I had showed that the homomorphism $\phi: N \rightarrow \mathbb{Z}^2$, which send (1,0) to (2,1) and (0,1) to (1,2) is isomorphism. About $ M/N \simeq \mathbb{Z}/(3)$ I don't know how exactly I can show it formally since I don't feel I understand the proper structure of all this thing intuitively. Though I can draw the two vectors (2,1) and (1,2) on plane and count how many points of $M=\mathbb{Z}^2$ is inside the parallelogram, constructed by these vectors. And so the classes of these points can not be expressed by linear combination of (1,2) and (2,1). It seems something like quotient $M/N$. And why there exists no $\mathbb{Z}$-submodule $L \subset M$ such that $M=L \oplus N$
And how do we recognize what is the quotient of an object (group, ring, vector space, module...) when we have just an arbitrary its subset. Or we alway can construct a homomorphism which has that subset be the kernel?
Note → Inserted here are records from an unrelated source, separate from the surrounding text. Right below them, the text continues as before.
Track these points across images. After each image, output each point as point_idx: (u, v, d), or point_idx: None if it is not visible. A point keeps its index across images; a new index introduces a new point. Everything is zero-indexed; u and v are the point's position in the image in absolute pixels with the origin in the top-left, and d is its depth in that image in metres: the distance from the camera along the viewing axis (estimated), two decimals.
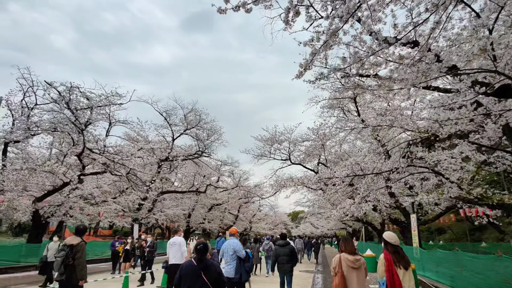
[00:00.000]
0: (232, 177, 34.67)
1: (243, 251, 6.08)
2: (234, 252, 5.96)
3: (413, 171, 8.55)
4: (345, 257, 4.38)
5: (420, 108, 8.59)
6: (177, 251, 7.54)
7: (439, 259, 8.70)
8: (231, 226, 41.96)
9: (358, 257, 4.43)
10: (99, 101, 14.26)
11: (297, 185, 22.24)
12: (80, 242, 5.10)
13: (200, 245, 3.63)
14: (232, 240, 6.21)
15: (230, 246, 6.03)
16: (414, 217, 12.13)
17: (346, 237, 4.75)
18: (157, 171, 21.34)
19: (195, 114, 20.93)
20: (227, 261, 5.99)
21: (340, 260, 4.41)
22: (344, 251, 4.47)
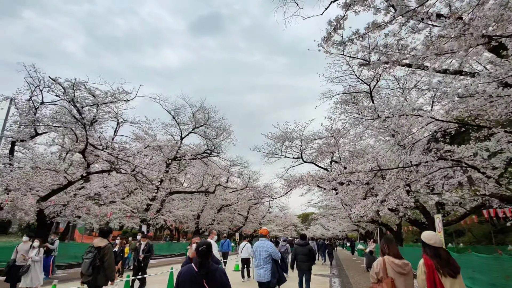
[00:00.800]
0: (241, 177, 34.02)
1: (278, 253, 5.66)
2: (268, 255, 5.51)
3: (443, 165, 7.72)
4: (391, 261, 3.67)
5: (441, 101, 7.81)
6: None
7: (477, 264, 7.81)
8: (240, 227, 41.31)
9: (406, 261, 3.70)
10: (105, 97, 13.80)
11: (309, 184, 21.48)
12: (107, 244, 5.25)
13: (203, 246, 2.97)
14: (264, 241, 5.73)
15: (263, 248, 5.57)
16: (439, 217, 11.23)
17: (389, 237, 3.96)
18: (165, 170, 20.83)
19: (203, 112, 20.41)
20: (259, 264, 5.54)
21: (384, 265, 3.69)
22: (388, 254, 3.74)
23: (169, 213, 23.14)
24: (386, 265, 3.67)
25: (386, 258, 3.71)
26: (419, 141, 7.68)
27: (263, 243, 5.61)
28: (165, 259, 19.83)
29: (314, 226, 70.78)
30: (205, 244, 3.01)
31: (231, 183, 33.64)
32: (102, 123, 15.75)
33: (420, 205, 14.53)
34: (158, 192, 21.18)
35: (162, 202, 21.94)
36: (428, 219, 15.32)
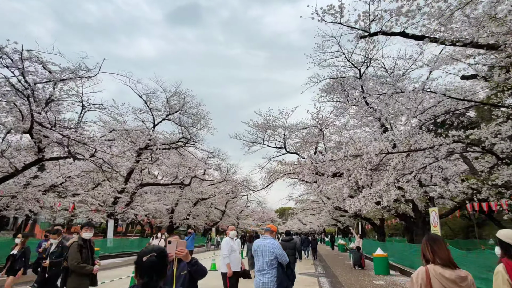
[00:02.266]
0: (219, 170, 32.48)
1: (286, 256, 4.25)
2: (274, 257, 4.13)
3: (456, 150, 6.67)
4: (438, 273, 2.37)
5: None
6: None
7: (490, 262, 6.85)
8: (217, 222, 39.85)
9: (463, 272, 2.40)
10: (62, 73, 11.86)
11: (289, 175, 20.35)
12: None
13: (150, 256, 1.59)
14: (268, 240, 4.31)
15: (267, 249, 4.18)
16: (435, 210, 10.36)
17: (434, 236, 2.60)
18: (135, 160, 18.97)
19: (179, 98, 18.63)
20: (262, 269, 4.16)
21: (428, 278, 2.40)
22: (433, 262, 2.45)
23: (140, 207, 21.28)
24: (431, 279, 2.38)
25: (431, 268, 2.40)
26: (426, 122, 6.58)
27: (267, 241, 4.25)
28: (135, 257, 18.08)
29: (292, 221, 70.53)
30: (155, 252, 1.61)
31: (208, 176, 32.06)
32: (60, 104, 13.77)
33: (406, 200, 13.75)
34: (128, 184, 19.31)
35: (132, 195, 20.08)
36: (417, 213, 14.62)
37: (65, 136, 8.87)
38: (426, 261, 2.49)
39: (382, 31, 7.58)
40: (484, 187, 9.95)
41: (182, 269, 2.59)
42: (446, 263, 2.38)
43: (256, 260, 4.19)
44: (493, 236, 15.35)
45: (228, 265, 5.55)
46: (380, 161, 6.67)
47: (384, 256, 11.36)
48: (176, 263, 2.64)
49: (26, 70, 10.80)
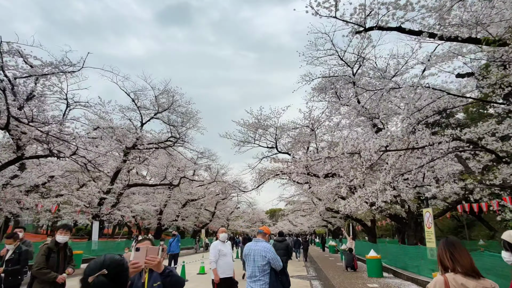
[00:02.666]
0: (209, 171, 31.98)
1: (280, 260, 3.85)
2: (267, 262, 3.73)
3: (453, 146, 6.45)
4: (460, 283, 2.04)
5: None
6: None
7: (489, 266, 6.64)
8: (207, 224, 39.28)
9: (488, 283, 2.07)
10: (43, 68, 11.30)
11: (281, 176, 20.08)
12: None
13: (100, 276, 1.23)
14: (260, 243, 3.91)
15: (259, 253, 3.78)
16: (429, 211, 10.19)
17: (453, 240, 2.26)
18: (122, 160, 18.38)
19: (167, 96, 18.12)
20: (253, 276, 3.76)
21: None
22: (453, 270, 2.11)
23: (127, 208, 20.65)
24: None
25: (450, 278, 2.05)
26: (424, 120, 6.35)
27: (259, 245, 3.86)
28: None
29: (282, 222, 70.35)
30: (107, 269, 1.23)
31: (198, 177, 31.55)
32: (43, 101, 13.15)
33: (402, 200, 13.60)
34: (114, 184, 18.70)
35: (118, 195, 19.44)
36: (409, 214, 14.49)
37: (43, 132, 8.34)
38: (445, 269, 2.15)
39: (378, 25, 7.33)
40: (478, 188, 9.84)
41: (154, 280, 2.16)
42: (469, 271, 2.04)
43: (247, 266, 3.83)
44: (482, 236, 15.30)
45: (214, 270, 5.16)
46: (378, 158, 6.40)
47: (378, 258, 11.13)
48: (147, 274, 2.20)
49: (5, 63, 10.27)
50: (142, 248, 1.99)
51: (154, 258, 1.99)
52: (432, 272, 8.83)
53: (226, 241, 5.82)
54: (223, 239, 5.75)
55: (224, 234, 5.84)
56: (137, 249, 1.99)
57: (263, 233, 4.01)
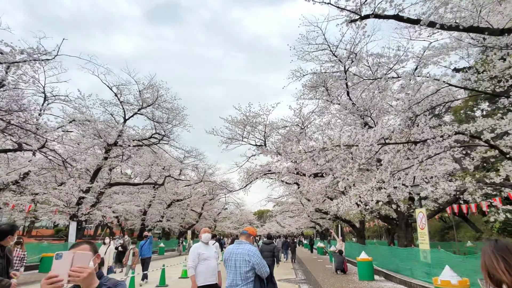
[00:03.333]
0: (196, 171, 31.15)
1: (266, 265, 3.23)
2: (251, 268, 3.13)
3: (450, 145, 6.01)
4: None
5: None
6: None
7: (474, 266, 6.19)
8: (193, 225, 38.38)
9: None
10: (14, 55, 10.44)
11: (268, 176, 19.55)
12: None
13: None
14: (244, 246, 3.31)
15: (242, 257, 3.18)
16: (422, 212, 9.80)
17: (505, 243, 1.59)
18: (103, 157, 17.50)
19: (152, 91, 17.33)
20: (235, 284, 3.15)
21: None
22: (507, 283, 1.49)
23: (108, 208, 19.71)
24: None
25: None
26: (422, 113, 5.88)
27: (241, 247, 3.25)
28: None
29: (270, 223, 69.88)
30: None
31: (185, 177, 30.72)
32: (19, 94, 12.26)
33: (393, 200, 13.25)
34: (94, 182, 17.77)
35: (99, 194, 18.51)
36: (399, 215, 14.15)
37: (4, 121, 7.53)
38: (496, 283, 1.54)
39: (375, 13, 6.86)
40: (476, 187, 9.50)
41: None
42: None
43: (227, 273, 3.23)
44: (468, 238, 14.99)
45: (192, 277, 4.52)
46: (376, 152, 5.89)
47: (369, 260, 10.69)
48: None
49: None
50: (66, 255, 1.33)
51: (82, 270, 1.32)
52: (426, 275, 8.42)
53: (213, 243, 5.14)
54: (205, 240, 5.09)
55: (207, 234, 5.15)
56: (58, 257, 1.32)
57: (247, 234, 3.42)
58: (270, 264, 8.36)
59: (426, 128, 5.41)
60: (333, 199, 18.97)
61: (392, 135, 5.50)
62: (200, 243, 4.90)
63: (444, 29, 6.49)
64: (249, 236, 3.41)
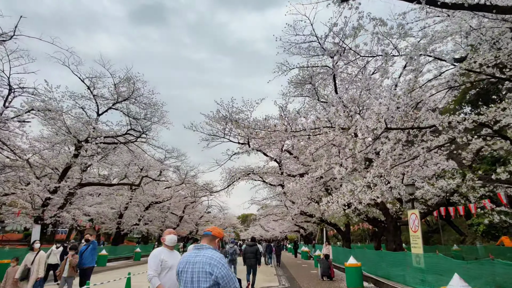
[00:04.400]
0: (178, 173, 29.86)
1: (235, 280, 2.29)
2: (214, 283, 2.22)
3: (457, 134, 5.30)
4: None
5: None
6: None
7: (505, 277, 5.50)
8: (174, 229, 36.93)
9: None
10: None
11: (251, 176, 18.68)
12: None
13: None
14: (205, 252, 2.38)
15: (202, 268, 2.27)
16: (415, 213, 9.12)
17: None
18: (73, 154, 16.15)
19: (128, 83, 16.13)
20: None
21: None
22: None
23: (78, 210, 18.28)
24: None
25: None
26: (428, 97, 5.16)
27: (201, 255, 2.34)
28: None
29: (253, 227, 68.88)
30: None
31: (165, 178, 29.37)
32: None
33: (381, 202, 12.62)
34: (62, 182, 16.35)
35: (68, 195, 17.07)
36: (387, 217, 13.53)
37: None
38: None
39: None
40: (466, 187, 8.92)
41: None
42: None
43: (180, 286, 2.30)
44: (452, 241, 14.38)
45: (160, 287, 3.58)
46: (376, 138, 5.09)
47: (358, 266, 9.92)
48: None
49: None
50: None
51: None
52: (421, 282, 7.70)
53: (181, 249, 4.16)
54: (170, 243, 4.12)
55: (171, 236, 4.19)
56: None
57: (210, 236, 2.50)
58: (253, 264, 9.51)
59: (430, 113, 4.69)
60: (318, 202, 18.29)
61: (394, 120, 4.74)
62: (162, 248, 3.95)
63: (447, 8, 5.83)
64: (214, 238, 2.50)
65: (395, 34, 4.44)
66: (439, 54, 4.94)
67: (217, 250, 2.39)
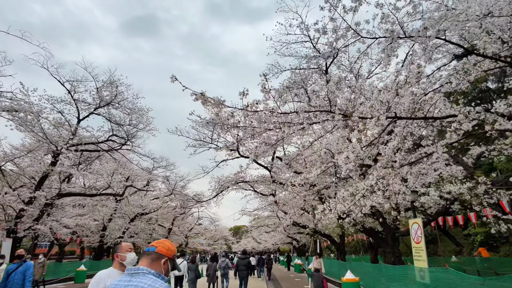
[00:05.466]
0: (167, 183, 28.79)
1: None
2: None
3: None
4: None
5: None
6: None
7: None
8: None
9: None
10: None
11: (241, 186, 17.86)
12: None
13: None
14: (141, 279, 1.54)
15: None
16: (418, 222, 8.39)
17: None
18: (51, 161, 15.14)
19: (111, 87, 15.29)
20: None
21: None
22: None
23: (56, 222, 17.09)
24: None
25: None
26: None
27: (134, 285, 1.50)
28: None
29: (246, 240, 67.41)
30: None
31: (153, 188, 28.25)
32: None
33: (377, 211, 11.89)
34: (38, 191, 15.24)
35: (44, 206, 15.91)
36: (385, 227, 12.78)
37: None
38: None
39: None
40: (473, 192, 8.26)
41: None
42: None
43: None
44: (450, 252, 13.48)
45: None
46: (382, 131, 4.36)
47: (356, 281, 9.10)
48: None
49: None
50: None
51: None
52: None
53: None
54: (131, 263, 3.16)
55: (133, 255, 3.24)
56: None
57: (153, 254, 1.69)
58: (245, 276, 10.27)
59: (443, 101, 3.99)
60: (312, 212, 17.49)
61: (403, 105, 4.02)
62: (111, 270, 2.99)
63: None
64: (158, 258, 1.69)
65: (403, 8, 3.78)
66: (451, 37, 4.31)
67: (161, 276, 1.58)
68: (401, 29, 4.08)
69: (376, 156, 6.50)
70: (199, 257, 48.01)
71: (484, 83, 18.89)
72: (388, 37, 4.04)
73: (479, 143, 9.48)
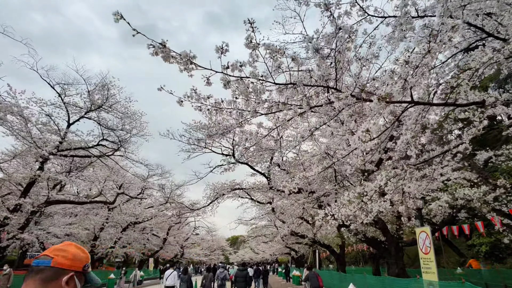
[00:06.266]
0: (162, 191, 28.04)
1: None
2: None
3: None
4: None
5: None
6: None
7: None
8: (157, 251, 34.44)
9: None
10: None
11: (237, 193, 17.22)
12: None
13: None
14: None
15: None
16: (426, 231, 7.78)
17: None
18: (38, 167, 14.48)
19: (103, 90, 14.75)
20: None
21: None
22: None
23: (43, 231, 16.32)
24: None
25: None
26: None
27: None
28: None
29: (243, 250, 66.17)
30: None
31: (148, 197, 27.49)
32: None
33: (379, 220, 11.26)
34: (23, 199, 14.54)
35: (31, 214, 15.18)
36: (388, 237, 12.13)
37: None
38: None
39: None
40: (478, 201, 7.69)
41: None
42: None
43: None
44: (454, 263, 12.70)
45: None
46: (396, 119, 3.82)
47: None
48: None
49: None
50: None
51: None
52: None
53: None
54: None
55: None
56: None
57: (48, 271, 1.10)
58: (243, 287, 10.39)
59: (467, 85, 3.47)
60: (309, 222, 16.82)
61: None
62: None
63: None
64: (57, 275, 1.08)
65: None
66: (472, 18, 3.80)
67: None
68: (414, 9, 3.56)
69: (381, 158, 5.93)
70: (192, 268, 46.63)
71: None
72: (398, 16, 3.52)
73: (486, 148, 8.99)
I'm sorry my English is maybe not good enough, thank you for any help.
Notice that the members of $N$ are the vectors $(a,b)$ such that $a+b = 0 \mod 3$. So $N$ is the kernel of the homomorphism $M \rightarrow \mathbb{Z}/(3): (a,b) \mapsto a+b \mod 3$.
If there were a submodule $L$ such that $M=L \oplus N$ then this homomorphism would map $L$ to a proper non-trivial subgroup of $\mathbb{Z}/(3)$. But $\mathbb{Z}/(3)$ has no proper non-trivial subgroups ...